Logstash not picking/not processing all files with elasticsearch output plugin

Francesco_Esposito · March 25, 2025, 8:47pm

Hello again. I am testing Logstash options and I am now creating this configuration: I am using 2 pipelines, one creates files with this configuration:

input {
	http {
		port => 6043
	}
}
output {
    file {
        path => "/log_streaming/my_app/records/log-%{+yyyy-MM-dd_HH.mm.ss.SSS}.log"	
		flush_interval => 0
		stale_cleanup_interval => 1
		codec => line { format => "%{message}" }
    }
}

that creates files like:

{ "_id": "B9600FD9-C21D-4DFA-B5A8-9F43F1B39326", "REMOTEIP":"1.111.1.11","USERAGENT":"PostmanRuntime\/7.43.2","CHAINCODE":"8971","EVENTID":"16","STOREATTRIBUTE3":"Passed Value","DATETIME":"2025-03-25T19:10:10.195","FLSECURITY":{"SID":"1111"},"FLCUSTOMER":{"FIRSTNAME":"Francesco","LASTNAME":"Esposito"}}
{ "_id": "A0EE58D7-4C04-469C-A11A-5B0A68210284", "REMOTEIP":"1.111.1.11","USERAGENT":"PostmanRuntime\/7.43.2","CHAINCODE":"8971","EVENTID":"17","DRAWERIDENT":"test","DATETIME":"2025-03-25T19:10:10.195","FLTRANSACTIONATTRIBUTES":{"INVOICENUMBER":"1111"},"FLCUSTOMER":{"FIRSTNAME":"Sam","LASTNAME":"Stein"}}

Then I have a second pipeline configured to elaborate every line as a single event to be able to pass in the document_id parameter (this is the best way I thought it could work):

input {
	file {
		path => "D:/log_streaming/my_app/records/*.log"
		start_position => "beginning"
		sincedb_path => "NUL"
		mode => "read"
		file_completed_action => "delete"
	}
}
filter {
    json {
        source => "message"
    }
	mutate {
		rename => { "_id" => "[@metadata][_id]" }
		remove_field => "path"
		remove_field => "host"
		remove_field => "message"
		remove_field => "@version"
	}
}
output {
    file {
        path => "/log_streaming/my_app/logelastic/log-%{+yyyy-MM-dd_HH.mm.ss.SSS}.log"	
    }
	elasticsearch {
		hosts => "http://localhost:9200"
		index => "journaling_insert"
		document_id => "%{[@metadata][_id]}"
		doc_as_upsert => "true"
	}
}

Having the two pipeline working alternatively, creating the file first and then activating the second one to process the files, every line is insert correctly.
The problem starts when I make those two pipeline working simultaneously.
Looks like not all the lines are picked up (maybe because the files are started to be read before they are closed?).
Do you have any explanation why this is happening and suggestions in reading the files correctly when two pipelines are working simultaneously?
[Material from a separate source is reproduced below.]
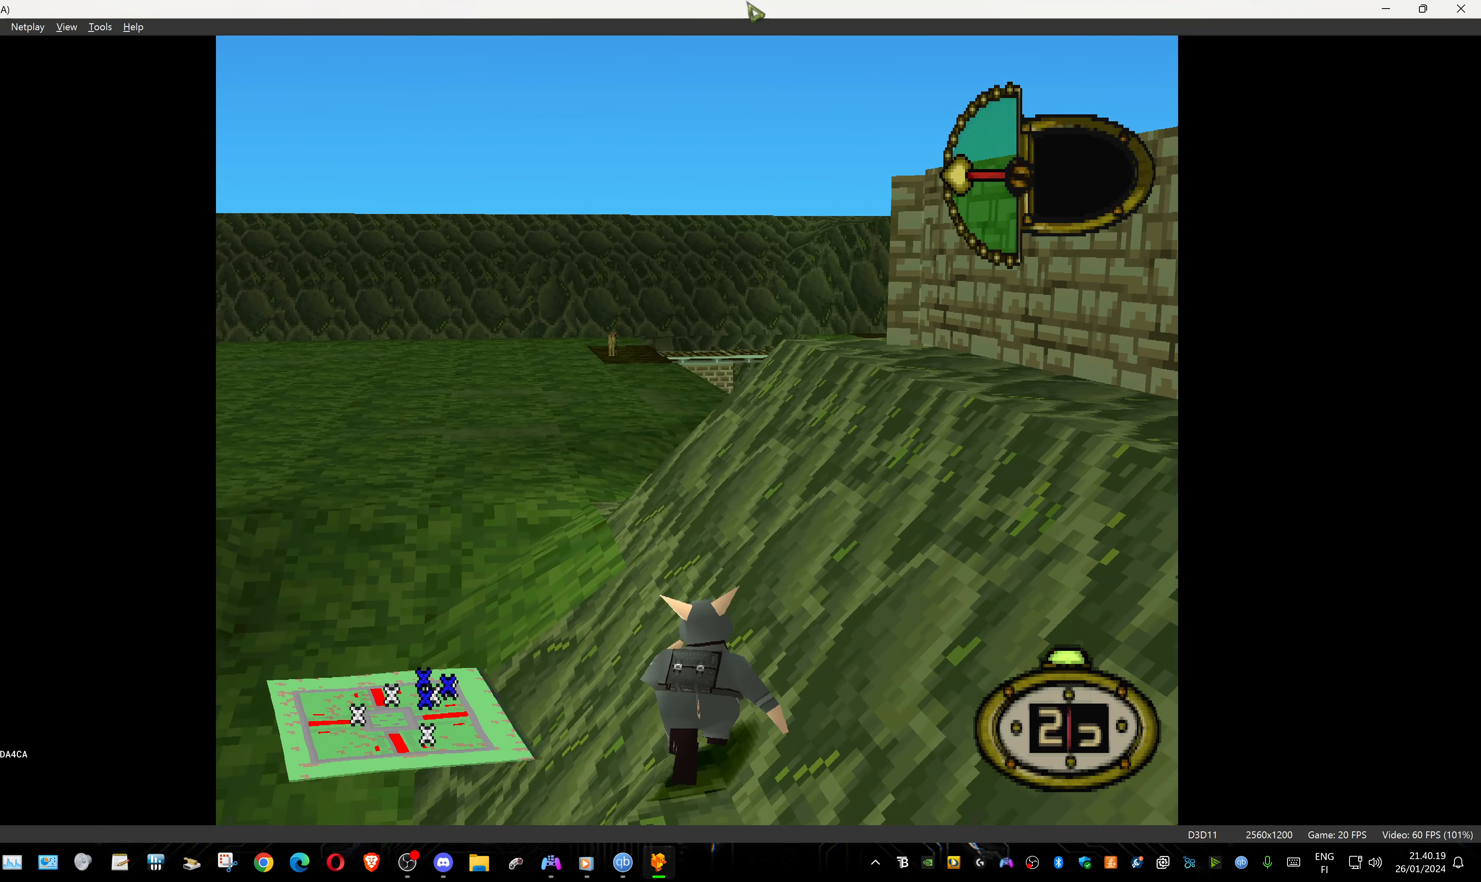
{"buttons": ["DPAD_UP"], "events": []}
leandrojmp · March 25, 2025, 9:14pm

This mode is used when the file is already written and will not receive any updates, which does not seem to be your case.

If your files are going to receive new lines you need to use the mode => "tail" or just remove the mode setting as this is already the default.

You also need to remove the setting file_completed_action which is not used in tail mode, and add the setting start_position => "beginning"

Francesco_Esposito · March 25, 2025, 9:21pm

@leandrojmp technically, the file is written in one shot and not updated after the first write. I have another Logstash configuration using http output and it works perfectly:

input {
	file {
		path => "D:/log_streaming/my_app/records/*.log"
		start_position => "beginning"
		sincedb_path => "NUL"
		mode => "read"
		file_completed_action => "delete"
		codec => multiline { pattern => "^saddasdasdasdasdas" negate => true what => "previous"}
	}
}
filter {
	mutate {
		add_field => { 
			"full_url1" => "http://localhost:9200/_bulk" 
		} 
		add_field => { 
			"full_url2" => "https://esposito.free.beeceptor.com/_bulk" 
		} 
		add_field => { 
			"request_body" => "%{[message]}
"
		}
	}
}
output {
    file {
        path => "/log_streaming/my_app/loghttp/log-%{+yyyy-MM-dd_HH.mm.ss.SSS}.log"	
    }
	http {
		http_method=>"post"
		format => "message"
		url => "%{[full_url1]}"
		content_type => "application/json"
		message => "%{[request_body]}"
	}
}

and uses this type of file:

{ "index" : { "_index" : "journaling_insert", "_id" : "351F6C43-4786-4483-9963-D260BDEF0303"}}
{"REMOTEIP":"1.111.1.11","USERAGENT":"PostmanRuntime\/7.43.2","CHAINCODE":"8971","EVENTID":"16","STOREATTRIBUTE3":"Passed Value","DATETIME":"2025-03-24T23:01:02.298","FLSECURITY":{"SID":"1111"},"FLCUSTOMER":{"FIRSTNAME":"Francesco","LASTNAME":"Esposito"}}
{ "index" : { "_index" : "journaling_insert", "_id" : "DCC4A163-33A1-4AA0-AC95-D26CE51DA014"}}
{"REMOTEIP":"1.111.1.11","USERAGENT":"PostmanRuntime\/7.43.2","CHAINCODE":"8971","EVENTID":"17","DRAWERIDENT":"test","DATETIME":"2025-03-24T23:01:02.298","FLTRANSACTIONATTRIBUTES":{"INVOICENUMBER":"1111"},"FLCUSTOMER":{"FIRSTNAME":"Sam","LASTNAME":"Stein"}}

Because obviously http _bulk needs the _id passed in the index document.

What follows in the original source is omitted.